Student critics could reform teaching

July 18, 1997

Asking students to fill in so-called "happy" forms to assess their lecturers may damage rather than improve teaching, according to Lee Harvey of the University of Central England.

The widespread use of course questionnaires to monitor teaching standards may reveal whether lecturers are enthusiastic, turn up on time or assess work promptly. But they only finger very bad teaching while the mildly bad will slip through the net, he says.

Even when problems are thrown up there may be no mechanism to solve them. "It is debatable how serious we really are about giving students control over the educational process and their post- educational lives," Professor Harvey writes in a paper for the Society for Research into Higher Education.

Student evaluation is gaining popularity in universities and many national external monitoring systems require them. But they could lull institutions into believing they are "doing something".

"Learners are often not involved in formulating the questionnaires and the questions tend to represent the interests of teachers and their managers," Professor Harvey says. "Most damning, happy forms rarely ask students to reflect on their learning rather than the lecturers' teaching."

He proposes broader satisfaction surveys. Students must be involved in identifying areas of concern if such surveys are to have any meaning.

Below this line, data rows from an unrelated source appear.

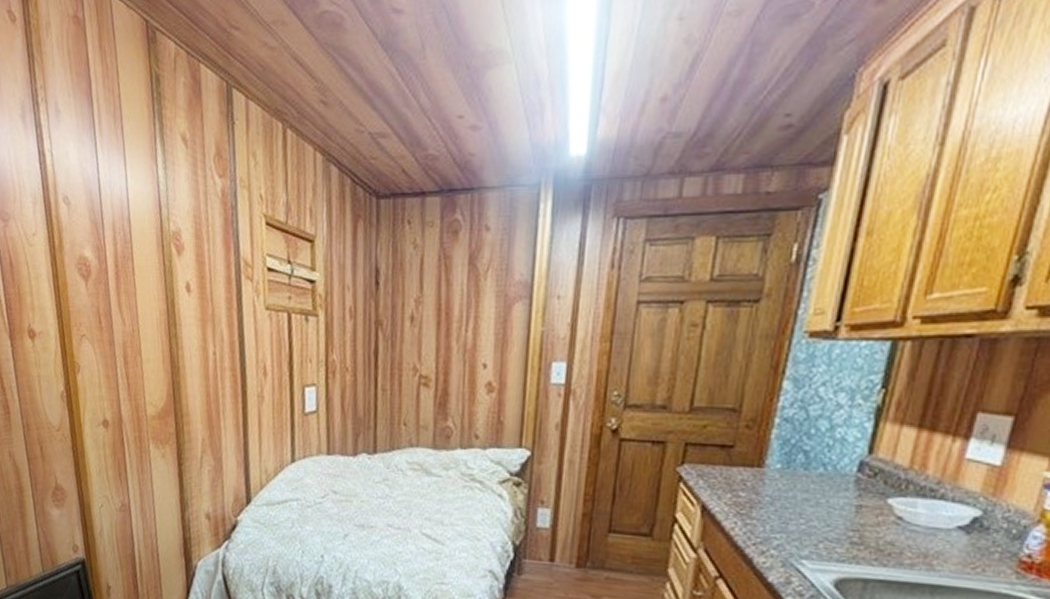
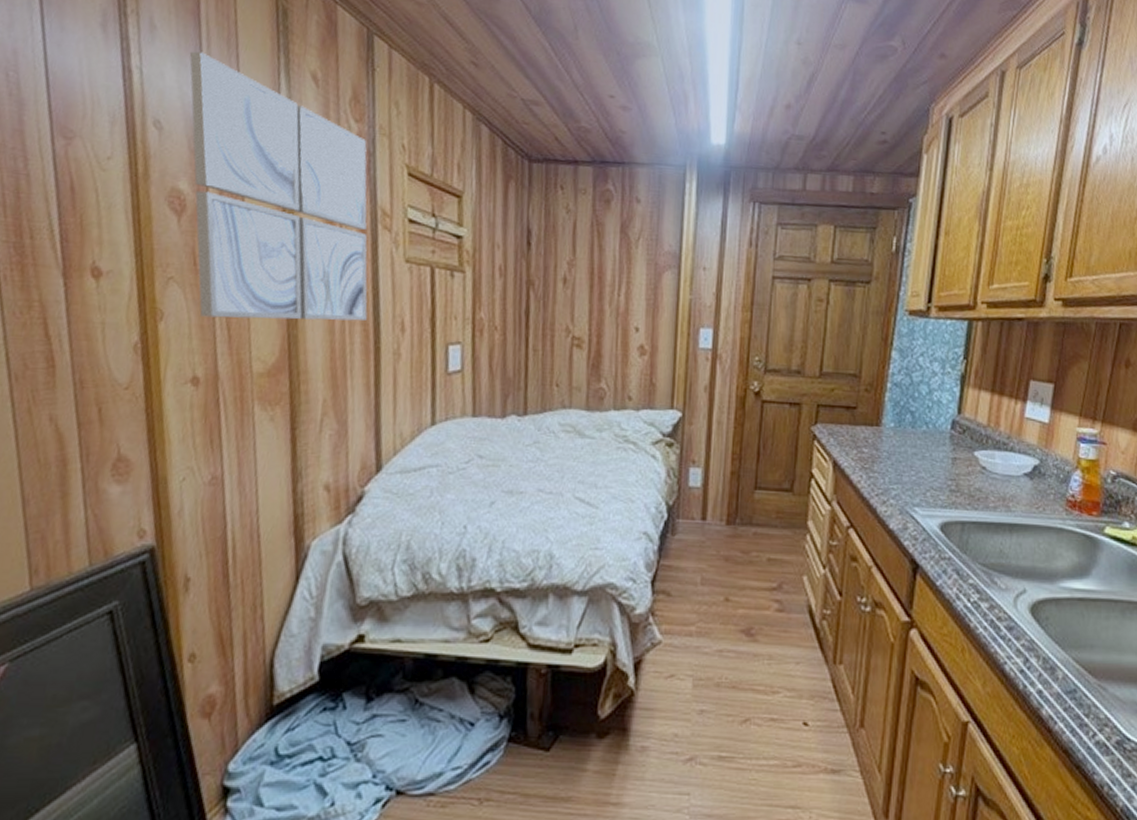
wall art: none [86,129,235,369] -> present [189,51,368,322]

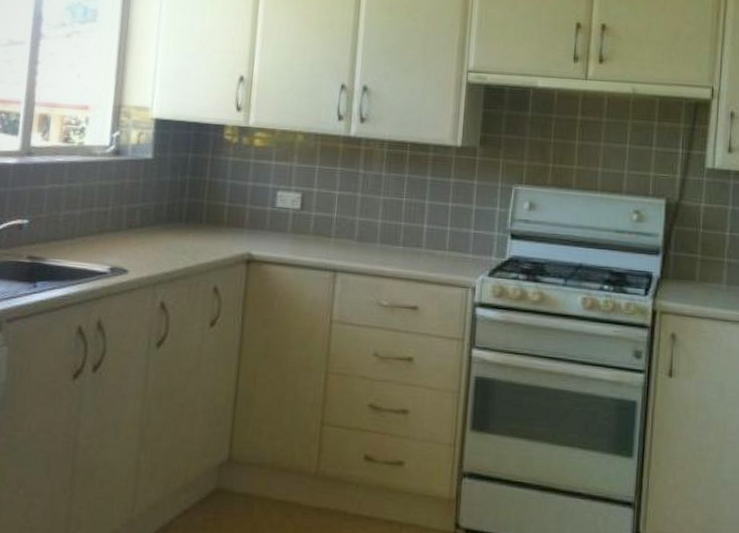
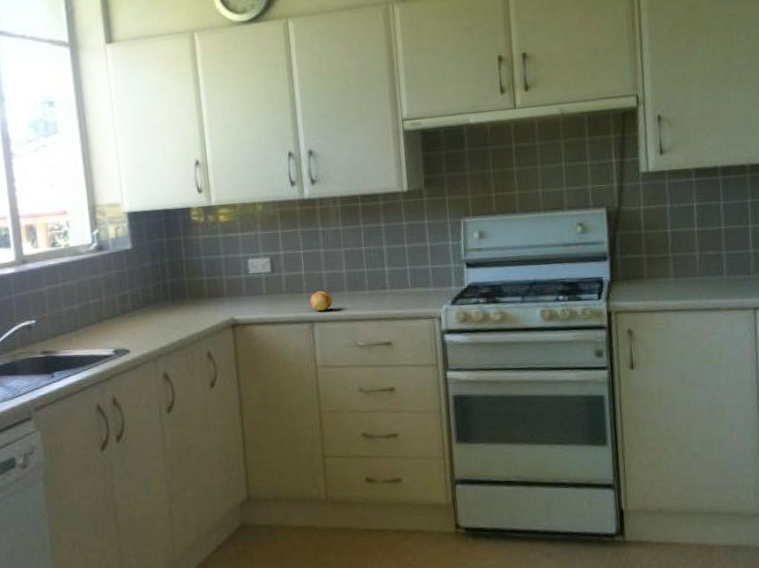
fruit: none [337,238,362,261] -> present [310,290,333,312]

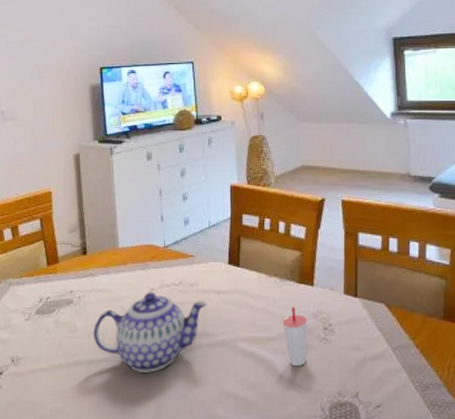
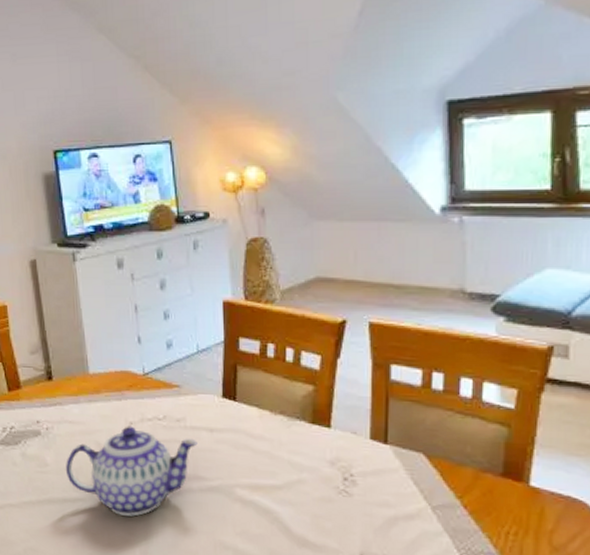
cup: present [282,307,307,366] -> none [291,451,322,520]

And there must be clear follow-up.

Students should be encouraged to be critical. "This goes beyond requiring students to learn a body of knowledge and be able to apply it analytically," he says. "Developing a critical approach to learning is about challenging preconceptions, both those of the learner and the teacher."

Students will gain confidence to assess and develop knowledge for themselves rather than submitting packaged chunks to an assessor.

"It treats students as intellectual performers rather than as compliant audience," Professor Harvey concludes.